Brazil January Economic Activity Jumps Most Since June 2008Matthew Malinowski
Brazil’s monthly economic activity rose in January by the most since June 2008, as the central bank continues to raise rates to stem above-target inflation.
The seasonally adjusted economic activity index, a proxy for gross domestic product, rose 1.26 percent in January from the prior month after contracting a revised 1.40 percent in December, the central bank said today in a report posted on its website. The median estimate of 28 economists surveyed by Bloomberg was for a 0.94 percent expansion. Activity expanded by 0.93 percent from the year before.
President Dilma Rousseff faces the dual challenge of boosting economic growth while slowing above-target inflation. The central bank has lifted the key rate by 3.5 percentage points since April as factors including a weaker real fan consumer prices. Finance Minister Guido Mantega this week met with corporate leaders as he tries to attract investments.
“This number shows an increase in activity at the margin,” Andre Perfeito, chief economist at Gradual Investimentos, said by phone. “It’s not enough to make people believe that gross domestic product is doing well. We still need a clearer confirmation of that.”
While the activity index reflects trends in retail and industrial production, it does not fully capture other factors, such as the current account, included in the country’s official GDP result, Perfeito said.
Swap rates on the contract maturing in January 2015 rose three basis points, or 0.03 percentage point, to 11.18 percent at 9:27 a.m. local time. The real weakened 0.3 percent to 2.3718 per dollar.

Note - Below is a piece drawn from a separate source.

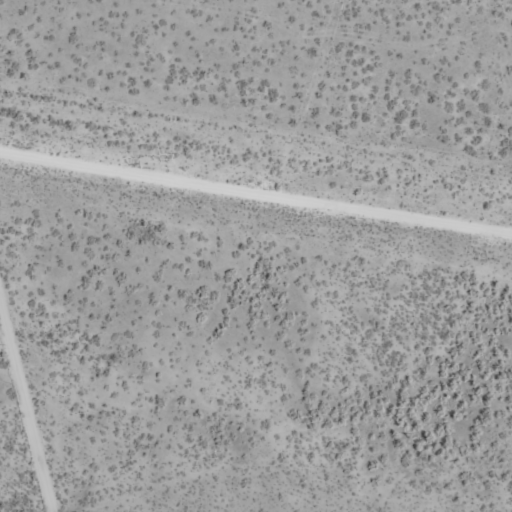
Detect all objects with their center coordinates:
road: (250, 102)
road: (255, 209)
road: (5, 490)
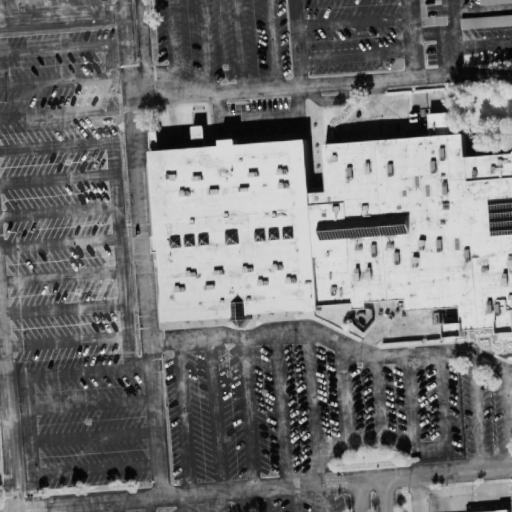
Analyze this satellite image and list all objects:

Retail sales and industrial output in January exceeded economists’ estimates on higher sales of items from office equipment to capital goods. Latin America’s largest economy expanded 0.7 percent in the fourth quarter from the prior three months, beating analysts’ estimates of a 0.3 percent gain.

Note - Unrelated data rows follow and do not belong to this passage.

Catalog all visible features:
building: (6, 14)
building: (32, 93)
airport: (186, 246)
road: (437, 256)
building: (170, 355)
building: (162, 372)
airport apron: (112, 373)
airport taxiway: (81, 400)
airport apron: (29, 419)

Brazil’s economy may grow at a similar pace this year as last as investment flows remain strong, central bank President Alexandre Tombini said in a transcript of a March 12 speech. Tombini’s remarks echoed comments made on Feb. 27 by Mantega, who said economic expansion will be slightly higher this year.

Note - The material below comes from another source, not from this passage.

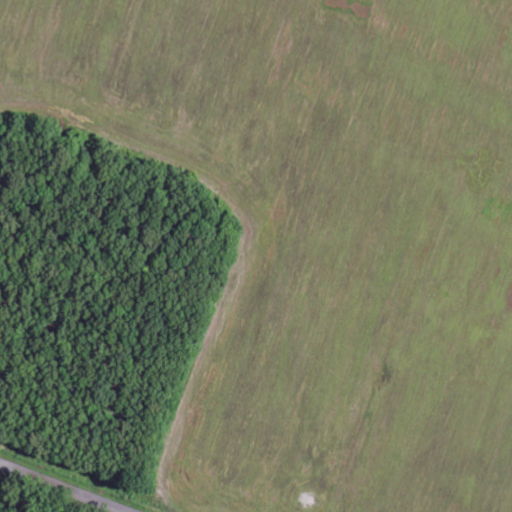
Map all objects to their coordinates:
road: (67, 487)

Economists in a weekly central bank survey disagree. They forecast Brazil’s economy will expand 1.68 percent this year compared with 2.3 percent in 2013, according to the survey published on March 10.
Annual inflation in February quickened to 5.68 percent from 5.59 percent the month prior, the national statistics agency said on March 12. Inflation has remained above the 4.5 percent midpoint of the central bank’s target range for more than three years, undermining purchasing power.
The bank on Feb. 26 lifted the benchmark Selic by 25 basis points, or 0.25 percentage point, to 10.75 percent after six straight half-point boosts. The board considers “appropriate the continuation of the adjustments of monetary conditions under way,” according to the minutes to its Feb. 25-26 meeting released on March 6.